In the public sector ("Council tenancies"), the different and generally more liberal regime of Part 4 of the Housing Act 1985 applies. A similar procedure of pre-litigation Notices setting out the grounds on which possession is sought applies, though. Under the 1985 Act, the Court is only obliged to evict a lawful tenant if there is alternative accommodation available to them, though serious and/or irremediable cases of tenant misbehaviour or high rent arrears may also result in the Court deciding that an eviction within a few weeks is the only just remedy.
Some tenants fall outside the statutory regimes for various reasons (some simple, some technical), and the foregoing procedures do not need to be followed, though as a rule a Court Order is required for all but the most temporary sorts of accommodation. Once the time for giving up possession has expired under the relevant Court Order, a warrant enforced by an Enforcement Officer is usually needed to remove any remaining occupiers.
Homeowners who occupy a property under a mortgage; or who hold a long residential lease ("leaseholders") are subject to different procedures, too.
In Germany, court-issued eviction order must include a list of all persons to be evicted.
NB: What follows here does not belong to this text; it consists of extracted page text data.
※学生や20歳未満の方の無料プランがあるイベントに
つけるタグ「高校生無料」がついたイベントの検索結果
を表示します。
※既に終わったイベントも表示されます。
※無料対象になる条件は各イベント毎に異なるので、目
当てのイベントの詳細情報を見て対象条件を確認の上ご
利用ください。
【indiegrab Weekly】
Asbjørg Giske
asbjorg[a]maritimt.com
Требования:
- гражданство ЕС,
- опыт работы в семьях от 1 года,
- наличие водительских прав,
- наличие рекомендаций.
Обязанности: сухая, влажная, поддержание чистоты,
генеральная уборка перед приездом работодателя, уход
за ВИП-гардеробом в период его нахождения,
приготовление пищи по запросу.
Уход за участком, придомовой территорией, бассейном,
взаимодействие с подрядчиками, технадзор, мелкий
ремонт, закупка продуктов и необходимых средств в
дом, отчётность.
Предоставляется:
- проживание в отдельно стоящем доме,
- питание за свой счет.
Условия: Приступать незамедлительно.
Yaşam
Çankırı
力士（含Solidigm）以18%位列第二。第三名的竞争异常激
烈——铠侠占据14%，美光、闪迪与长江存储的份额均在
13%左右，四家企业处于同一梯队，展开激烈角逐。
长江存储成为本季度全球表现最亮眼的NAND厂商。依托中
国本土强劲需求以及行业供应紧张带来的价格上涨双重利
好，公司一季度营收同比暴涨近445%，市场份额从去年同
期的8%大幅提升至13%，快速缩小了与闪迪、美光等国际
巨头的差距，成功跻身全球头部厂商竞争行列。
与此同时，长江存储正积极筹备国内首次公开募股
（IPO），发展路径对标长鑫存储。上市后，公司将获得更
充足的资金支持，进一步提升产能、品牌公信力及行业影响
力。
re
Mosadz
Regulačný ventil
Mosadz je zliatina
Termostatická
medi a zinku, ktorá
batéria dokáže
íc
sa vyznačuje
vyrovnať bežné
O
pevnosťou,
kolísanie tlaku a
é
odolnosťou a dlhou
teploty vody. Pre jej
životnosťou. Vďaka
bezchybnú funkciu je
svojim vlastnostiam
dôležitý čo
If the property turns out to be used by someone else, the owner needs a new eviction order. It is unclear how cases are treated where the identity of a squatter is unknown. Self-help eviction is only allowed if it is clear that the tenant or squatter has moved out but refuses to return their keys. Landlords are not allowed to keep a spare or master key when renting out an apartment.
In the United States of America, rules for evictions and the eviction process are ruled by each state, and local counties, and city rules. See each state and local city municipal codes for the rules of unlawful detainer by determining the venue of the court in which the eviction was filed (Superior Court system) for complete processes.
In Australian states, eviction is a judicial process. Laws are state-specific and differ slightly from state to state. The eviction process is, however, broadly generic. It is unlawful to lock out a tenant or force him or her out of the property without securing an eviction order from a judicial authority. The landlord has to serve a notice on the tenant, requiring him or her to vacate the place by the end of the notice period. The notice has to outline a valid ground. If the tenant doesn’t leave, the landlord has to secure an order from a court or rent officer authorizing the end of the rental agreement.
The law in most states protects tenants if the landlord is not acting in good faith and forcing the tenant to leave because the latter registered a complaint with public authorities against the owner to enforce his or her tenancy rights. Tenants can move a court to argue at the end of the rental agreement.
The Australian law also takes into account hardship a tenant will likely go through after being vacated from a rental due to age, unavailability of alternative accommodation or illness. A tenant can ask the court for the eviction order to be suspended on these grounds temporarily for a few days.